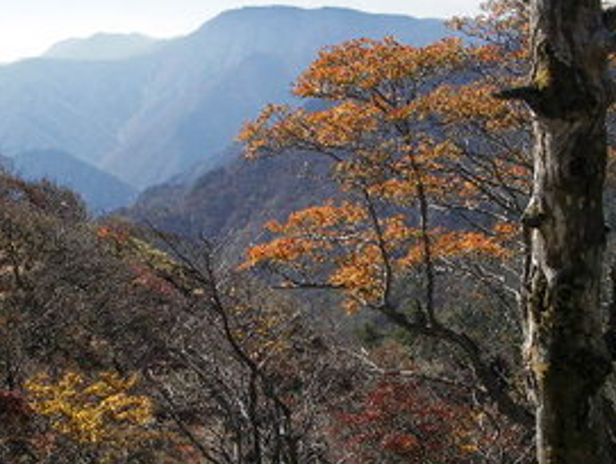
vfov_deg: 26.2
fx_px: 998
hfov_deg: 34.1
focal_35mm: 56
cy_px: 241
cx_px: 220
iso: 50
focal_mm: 6.3
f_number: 6.6
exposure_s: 1/160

• Exercise brief:
Word for word, repeat the lines of data above, omitting every picture.

• Result of the exercise:
vfov_deg: 26.2
fx_px: 998
hfov_deg: 34.1
focal_35mm: 56
cy_px: 241
cx_px: 220
iso: 50
focal_mm: 6.3
f_number: 6.6
exposure_s: 1/160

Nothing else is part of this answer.